TRECHO DO DOCUMENTO —
————————
E depois, como na sequência de "Laranja Mecânica" em que Malcolm McDowell tem os olhos mantidos abertos artificialmente, passaram diante de nossos olhos imagens de Atocha, do metrô de Londres, da redação do Charlie Hebdo, da praia ensanguentada de Sharm El Sheik, do Bataclan, dos garotos mortos em Utoya, das crianças sequestradas em Beslan, de Aleppo ou Grozny arrasadas, dos massacres de migrantes e dos desastres ambientais. Depois a crise econômica de 2008. E a pandemia, com cinco milhões de mortos, as casas que viraram presídios, o distanciamento social que para muitos adolescentes se tornou uma interrupção da vida. Agora as cidades queimadas nas portas da Europa, os milhões de refugiados, as crianças com seus dados pessoais escritos nas costas, as mulheres estupradas, as valas comuns. Mesmo os rumores assombrosos sobre o uso de fornos de cremação móveis para apagar os horrores cometidos.

 

Sami Modiano, que sobreviveu ao extermínio dos judeus, falou muitas vezes do horror que experimentou, naquele inferno ao qual nada pode ser comparado. Ele me disse em lágrimas uma vez que tinha acontecido "Tudo na frente desses olhos."

 

Como nos tornamos agora? Como toda essa dor nos mudou? E como conseguimos viver, todos os dias, carregando nos ombros esse pesado manto de medos? As gerações nascidas no pós-guerra há muito se gabavam de serem as primeiras na Europa a não ter conhecido a guerra. O século XX foi um século curto, mas cheio de sangue. Derramado nas trincheiras, sob os bombardeios ou combatendo, na Espanha ou em Praga, pela liberdade das ditaduras.

 

No entanto, agora somos como boxeadores bamboleantes, sentimos o risco de cair no tatame. A dobradinha de pandemia e guerra nos mostrou todas as nossas fragilidades e onde menos esperávamos.

 

Pandemia e guerra pareciam, até poucos meses atrás, citações a um tempo distante e enterrado. A ciência e a paz, as duas grandes criaturas do Século XX, mostraram-se subitamente frágeis. Como a democracia.

 

Somos frágeis e assustados. E estes são sempre, na história, os momentos mais perigosos. Aqueles em que vem a tentação de se entregar à proteção segura do homem forte de plantão. Pessoalmente, espero estar errado, não tenho certeza de que tudo o que está acontecendo tenha o efeito de aumentar automaticamente a racionalidade e o altruísmo na opinião pública. Em vez disso, temo que os inevitáveis efeitos sociais desta guerra, enxertados no cenário econômico minado pela pandemia, possam gerar, com a inquietação e o risco de retrocesso nos padrões de vida, um sobressalto de novo populismo, um fascínio por soluções autocráticas.
————————
DADOS —
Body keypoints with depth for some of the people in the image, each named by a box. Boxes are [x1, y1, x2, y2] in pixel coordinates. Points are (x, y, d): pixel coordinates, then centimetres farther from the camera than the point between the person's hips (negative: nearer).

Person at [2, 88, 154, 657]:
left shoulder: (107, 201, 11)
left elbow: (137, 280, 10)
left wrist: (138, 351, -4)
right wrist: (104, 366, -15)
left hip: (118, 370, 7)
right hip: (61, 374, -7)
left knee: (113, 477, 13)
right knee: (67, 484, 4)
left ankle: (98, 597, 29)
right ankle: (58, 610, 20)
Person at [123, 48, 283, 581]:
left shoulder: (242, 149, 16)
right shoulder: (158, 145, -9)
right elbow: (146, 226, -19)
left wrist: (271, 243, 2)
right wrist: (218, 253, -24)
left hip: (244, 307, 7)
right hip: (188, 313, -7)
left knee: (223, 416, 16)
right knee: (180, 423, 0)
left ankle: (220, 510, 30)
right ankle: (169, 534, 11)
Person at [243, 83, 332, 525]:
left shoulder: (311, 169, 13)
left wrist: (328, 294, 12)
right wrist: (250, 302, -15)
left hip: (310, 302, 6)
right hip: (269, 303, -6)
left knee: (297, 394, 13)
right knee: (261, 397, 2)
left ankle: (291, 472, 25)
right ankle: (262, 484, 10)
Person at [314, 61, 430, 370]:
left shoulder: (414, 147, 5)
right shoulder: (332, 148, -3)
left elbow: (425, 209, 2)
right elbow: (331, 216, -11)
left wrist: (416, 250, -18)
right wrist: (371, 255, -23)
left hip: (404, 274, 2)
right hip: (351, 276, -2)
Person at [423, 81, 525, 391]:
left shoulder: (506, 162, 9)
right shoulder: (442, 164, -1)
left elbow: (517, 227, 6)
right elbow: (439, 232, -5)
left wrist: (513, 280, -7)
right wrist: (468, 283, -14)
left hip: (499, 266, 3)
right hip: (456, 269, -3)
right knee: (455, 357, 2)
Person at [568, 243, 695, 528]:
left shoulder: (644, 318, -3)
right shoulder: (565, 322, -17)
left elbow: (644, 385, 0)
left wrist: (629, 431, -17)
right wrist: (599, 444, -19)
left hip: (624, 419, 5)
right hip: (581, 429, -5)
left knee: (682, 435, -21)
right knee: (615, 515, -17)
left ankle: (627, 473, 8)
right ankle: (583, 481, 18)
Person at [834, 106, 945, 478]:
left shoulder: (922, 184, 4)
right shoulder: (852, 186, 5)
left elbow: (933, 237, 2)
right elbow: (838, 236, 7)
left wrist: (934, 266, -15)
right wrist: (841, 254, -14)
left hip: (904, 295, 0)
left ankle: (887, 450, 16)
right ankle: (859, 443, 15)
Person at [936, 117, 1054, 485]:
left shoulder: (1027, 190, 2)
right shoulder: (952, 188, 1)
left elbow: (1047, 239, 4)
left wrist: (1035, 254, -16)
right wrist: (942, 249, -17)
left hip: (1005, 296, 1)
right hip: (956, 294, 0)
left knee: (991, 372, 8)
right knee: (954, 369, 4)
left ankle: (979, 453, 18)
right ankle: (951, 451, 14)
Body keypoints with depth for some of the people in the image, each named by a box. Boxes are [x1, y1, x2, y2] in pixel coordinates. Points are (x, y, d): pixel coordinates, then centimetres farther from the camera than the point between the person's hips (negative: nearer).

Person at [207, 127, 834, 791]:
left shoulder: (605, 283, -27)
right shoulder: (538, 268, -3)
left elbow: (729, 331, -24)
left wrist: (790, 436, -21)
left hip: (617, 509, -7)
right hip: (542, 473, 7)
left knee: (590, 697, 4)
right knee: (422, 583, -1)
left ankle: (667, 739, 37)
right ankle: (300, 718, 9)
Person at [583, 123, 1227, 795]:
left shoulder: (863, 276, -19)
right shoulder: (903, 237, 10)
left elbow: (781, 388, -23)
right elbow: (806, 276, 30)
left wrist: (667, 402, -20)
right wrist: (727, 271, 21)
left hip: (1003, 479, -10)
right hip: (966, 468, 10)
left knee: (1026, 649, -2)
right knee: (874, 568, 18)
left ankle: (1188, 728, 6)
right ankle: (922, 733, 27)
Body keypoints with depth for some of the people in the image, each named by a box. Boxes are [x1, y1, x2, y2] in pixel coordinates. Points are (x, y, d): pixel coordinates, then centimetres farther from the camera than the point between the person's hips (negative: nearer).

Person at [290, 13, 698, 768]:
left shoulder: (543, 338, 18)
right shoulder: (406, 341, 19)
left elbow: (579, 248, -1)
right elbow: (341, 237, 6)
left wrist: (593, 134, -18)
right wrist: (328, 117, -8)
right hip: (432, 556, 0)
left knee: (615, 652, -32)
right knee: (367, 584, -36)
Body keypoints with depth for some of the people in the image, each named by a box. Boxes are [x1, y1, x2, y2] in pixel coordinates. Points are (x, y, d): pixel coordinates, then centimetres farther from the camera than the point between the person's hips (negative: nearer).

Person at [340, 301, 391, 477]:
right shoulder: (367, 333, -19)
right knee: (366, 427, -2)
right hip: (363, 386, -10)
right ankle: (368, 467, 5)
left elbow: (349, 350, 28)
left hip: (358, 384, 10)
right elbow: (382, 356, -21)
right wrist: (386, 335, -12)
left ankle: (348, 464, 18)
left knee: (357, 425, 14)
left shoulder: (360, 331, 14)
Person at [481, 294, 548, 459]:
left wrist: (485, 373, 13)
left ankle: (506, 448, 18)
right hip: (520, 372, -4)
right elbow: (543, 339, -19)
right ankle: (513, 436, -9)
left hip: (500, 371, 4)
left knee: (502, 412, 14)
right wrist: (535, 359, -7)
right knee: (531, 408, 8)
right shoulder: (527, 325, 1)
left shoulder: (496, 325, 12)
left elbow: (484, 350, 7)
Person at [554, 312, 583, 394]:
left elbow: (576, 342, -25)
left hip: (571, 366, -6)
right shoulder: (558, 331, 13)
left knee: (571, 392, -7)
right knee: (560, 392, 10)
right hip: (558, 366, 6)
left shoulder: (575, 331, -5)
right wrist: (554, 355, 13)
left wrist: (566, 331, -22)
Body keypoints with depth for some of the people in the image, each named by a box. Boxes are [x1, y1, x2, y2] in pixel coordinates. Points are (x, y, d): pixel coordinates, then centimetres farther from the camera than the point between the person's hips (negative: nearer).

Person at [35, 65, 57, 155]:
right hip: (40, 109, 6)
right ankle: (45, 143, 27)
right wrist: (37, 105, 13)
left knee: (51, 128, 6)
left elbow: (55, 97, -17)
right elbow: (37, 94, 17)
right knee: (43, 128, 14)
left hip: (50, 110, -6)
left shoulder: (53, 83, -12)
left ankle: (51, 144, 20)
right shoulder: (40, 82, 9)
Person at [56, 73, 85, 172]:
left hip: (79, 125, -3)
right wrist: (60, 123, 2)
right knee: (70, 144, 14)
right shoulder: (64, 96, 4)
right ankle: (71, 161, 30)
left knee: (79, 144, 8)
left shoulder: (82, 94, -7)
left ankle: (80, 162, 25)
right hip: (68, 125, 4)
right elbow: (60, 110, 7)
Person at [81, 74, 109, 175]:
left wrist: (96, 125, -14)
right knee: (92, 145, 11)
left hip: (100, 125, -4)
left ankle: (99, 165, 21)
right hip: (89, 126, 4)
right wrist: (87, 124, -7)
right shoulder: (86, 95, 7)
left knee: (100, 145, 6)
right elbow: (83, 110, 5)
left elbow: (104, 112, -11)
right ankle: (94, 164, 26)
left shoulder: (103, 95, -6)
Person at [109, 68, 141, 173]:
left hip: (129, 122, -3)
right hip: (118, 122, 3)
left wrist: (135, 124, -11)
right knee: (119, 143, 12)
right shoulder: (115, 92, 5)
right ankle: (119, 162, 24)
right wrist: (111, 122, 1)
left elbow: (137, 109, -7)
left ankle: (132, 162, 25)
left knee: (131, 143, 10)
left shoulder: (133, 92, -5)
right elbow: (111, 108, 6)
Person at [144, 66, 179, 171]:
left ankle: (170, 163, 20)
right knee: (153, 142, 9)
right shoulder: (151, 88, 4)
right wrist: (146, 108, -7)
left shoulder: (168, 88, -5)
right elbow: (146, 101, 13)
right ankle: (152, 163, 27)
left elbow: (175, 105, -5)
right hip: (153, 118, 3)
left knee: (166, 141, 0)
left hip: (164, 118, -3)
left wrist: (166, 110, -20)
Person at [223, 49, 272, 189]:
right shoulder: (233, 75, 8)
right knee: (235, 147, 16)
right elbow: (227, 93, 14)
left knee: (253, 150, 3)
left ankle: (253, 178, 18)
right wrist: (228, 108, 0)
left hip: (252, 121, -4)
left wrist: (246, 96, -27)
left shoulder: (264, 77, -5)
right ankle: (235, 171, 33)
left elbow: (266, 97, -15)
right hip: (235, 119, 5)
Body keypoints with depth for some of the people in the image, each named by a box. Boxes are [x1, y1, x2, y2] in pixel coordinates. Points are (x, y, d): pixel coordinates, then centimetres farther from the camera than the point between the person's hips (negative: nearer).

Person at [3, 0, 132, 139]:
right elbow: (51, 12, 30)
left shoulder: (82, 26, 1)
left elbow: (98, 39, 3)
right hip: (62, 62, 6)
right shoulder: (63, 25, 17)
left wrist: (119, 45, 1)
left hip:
————————
O QUE FAZER —
(A) De acordo com o trecho do documento, quantos mortos a pandemia causou?
(B) Diga se cada afirmação concorda com o trecho do documento, respondendo sim ou não e citando as palavras do texto que decidem. (i) Sami Modiano sobreviveu ao extermínio dos judeus. (ii) O autor tem certeza de que os acontecimentos vão aumentar a racionalidade e o altruísmo na opinião pública. (iii) A ciência e a paz são chamadas de as duas grandes criaturas do Século XX.
(C) Por favor, dê sequência ao trecho do documento sobre guerra, pandemia e medo, começando depois da última frase.
Os dados vêm de outra fonte.

RESPOSTAS —
(A) Cinco milhões de mortos.

(B)
(i) Sim: "Sami Modiano, que sobreviveu ao extermínio dos judeus"
(ii) Não: "não tenho certeza de que tudo o que está acontecendo tenha o efeito de aumentar automaticamente a racionalidade e o altruísmo na opinião pública"
(iii) Sim: "A ciência e a paz, as duas grandes criaturas do Século XX"

(C)
 

Os regimes autoritários precisam do medo. As democracias precisam da esperança.

 

Apenas uma boa notícia emergiu dessas crises. A maior construção dos últimos séculos, um continente unido no signo da liberdade e da democracia, realizou passos importantes, impulsionado pelas crises. A Europa reagiu bem à pandemia e à guerra. Mas agora deve dar mais um passo: munir-se de uma política externa comum e de defesa e acelerar para a única solução para os riscos para a paz no continente: a construção dos Estados Unidos da Europa. Uma comunidade de centenas de milhões de cidadãos que, sob o signo da democracia, contribua para a construção de uma nova ordem mundial. Afinal, os pais da ideia de Europa a fizeram surgir justamente no confinamento, quando os limites dos estados do continente eram manchados de sangue europeu.

 

Putin pensava em concluir em pouco tempo esta guerra infame, em anular num piscar de olhos aquele povo e aquele Estado do qual nega a própria existência, em encontrar uma Europa dividida e gaguejante.

 

Aquela dos anos passados.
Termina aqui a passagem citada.